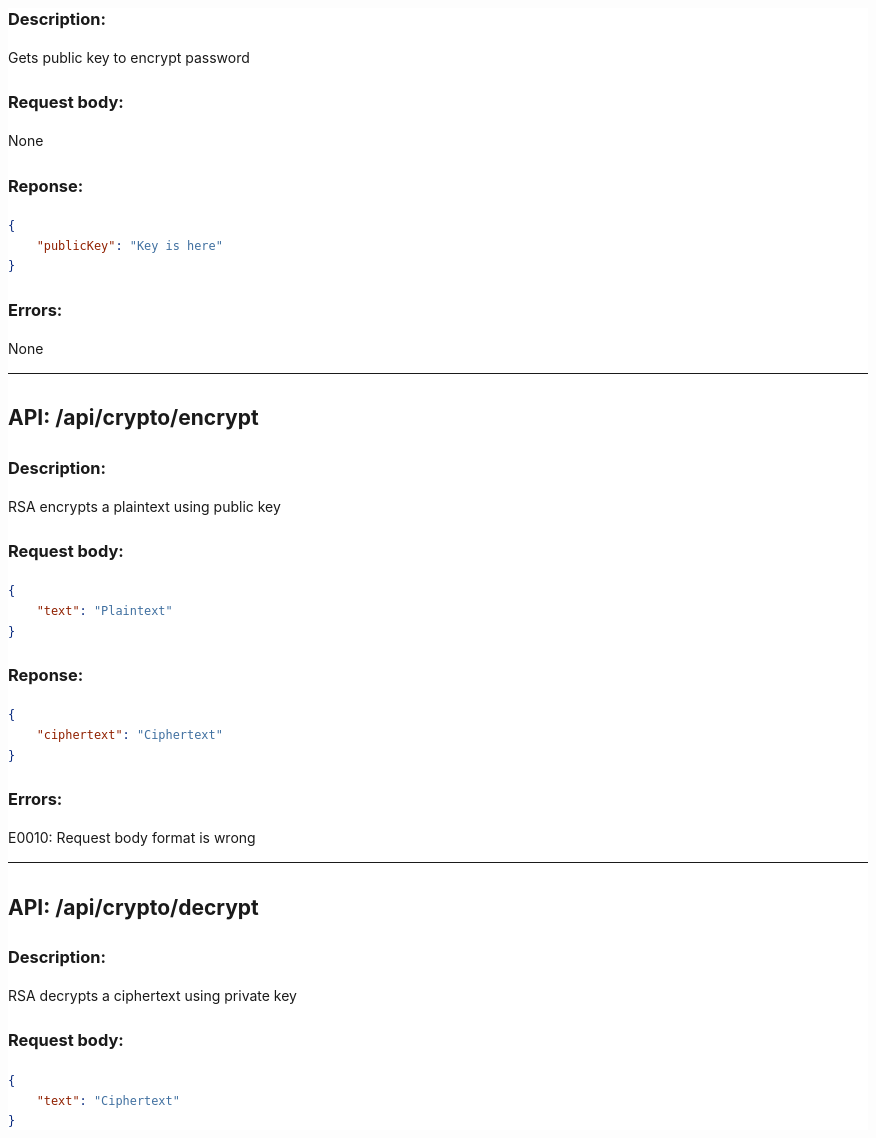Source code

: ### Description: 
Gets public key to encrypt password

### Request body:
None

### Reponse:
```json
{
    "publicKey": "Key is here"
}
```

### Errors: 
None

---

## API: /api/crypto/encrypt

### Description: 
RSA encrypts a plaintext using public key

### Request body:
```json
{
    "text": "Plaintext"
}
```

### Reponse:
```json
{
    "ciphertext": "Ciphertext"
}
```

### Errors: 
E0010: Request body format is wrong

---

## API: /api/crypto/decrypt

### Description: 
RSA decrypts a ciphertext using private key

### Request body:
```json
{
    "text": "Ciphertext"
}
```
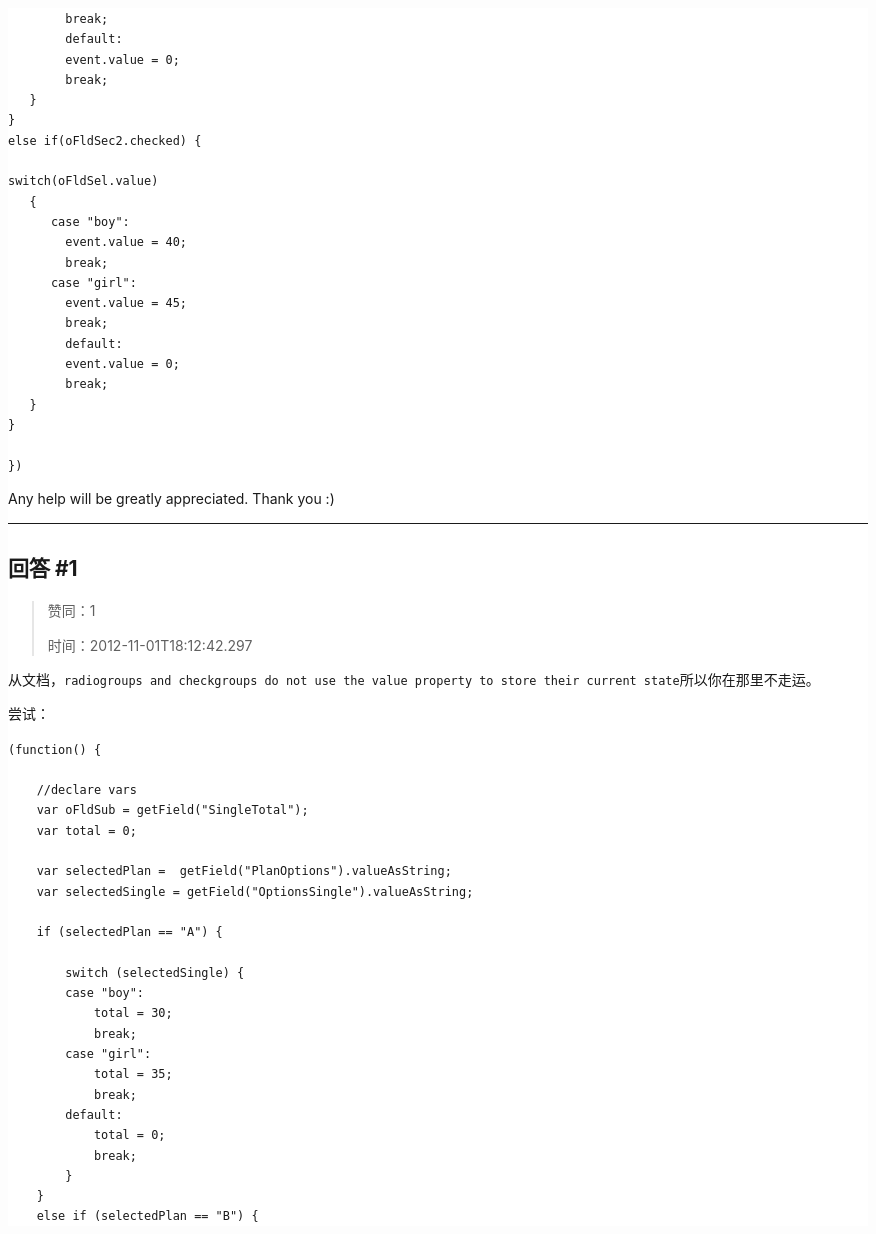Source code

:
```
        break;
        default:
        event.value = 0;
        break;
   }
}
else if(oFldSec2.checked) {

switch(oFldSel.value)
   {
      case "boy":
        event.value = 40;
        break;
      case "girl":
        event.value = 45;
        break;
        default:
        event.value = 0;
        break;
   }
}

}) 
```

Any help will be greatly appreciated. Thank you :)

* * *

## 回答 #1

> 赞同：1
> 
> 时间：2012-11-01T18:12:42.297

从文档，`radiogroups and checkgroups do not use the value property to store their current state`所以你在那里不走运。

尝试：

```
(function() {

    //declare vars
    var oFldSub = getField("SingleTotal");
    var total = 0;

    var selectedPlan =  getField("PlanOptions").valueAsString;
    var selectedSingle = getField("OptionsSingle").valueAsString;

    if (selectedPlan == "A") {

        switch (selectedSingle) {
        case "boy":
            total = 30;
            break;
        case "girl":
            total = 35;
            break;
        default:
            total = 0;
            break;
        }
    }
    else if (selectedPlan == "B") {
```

What is expected: Start at the first line and set down all of the data exactly, passing over the pictures.

Written solution:
Source code

: ### Description: 
Gets public key to encrypt password

### Request body:
None

### Reponse:
```json
{
    "publicKey": "Key is here"
}
```

### Errors: 
None

---

## API: /api/crypto/encrypt

### Description: 
RSA encrypts a plaintext using public key

### Request body:
```json
{
    "text": "Plaintext"
}
```

### Reponse:
```json
{
    "ciphertext": "Ciphertext"
}
```

### Errors: 
E0010: Request body format is wrong

---

## API: /api/crypto/decrypt

### Description: 
RSA decrypts a ciphertext using private key

### Request body:
```json
{
    "text": "Ciphertext"
}
```
Source code

:
```
        break;
        default:
        event.value = 0;
        break;
   }
}
else if(oFldSec2.checked) {

switch(oFldSel.value)
   {
      case "boy":
        event.value = 40;
        break;
      case "girl":
        event.value = 45;
        break;
        default:
        event.value = 0;
        break;
   }
}

}) 
```

Any help will be greatly appreciated. Thank you :)

* * *

## 回答 #1

> 赞同：1
> 
> 时间：2012-11-01T18:12:42.297

从文档，`radiogroups and checkgroups do not use the value property to store their current state`所以你在那里不走运。

尝试：

```
(function() {

    //declare vars
    var oFldSub = getField("SingleTotal");
    var total = 0;

    var selectedPlan =  getField("PlanOptions").valueAsString;
    var selectedSingle = getField("OptionsSingle").valueAsString;

    if (selectedPlan == "A") {

        switch (selectedSingle) {
        case "boy":
            total = 30;
            break;
        case "girl":
            total = 35;
            break;
        default:
            total = 0;
            break;
        }
    }
    else if (selectedPlan == "B") {
```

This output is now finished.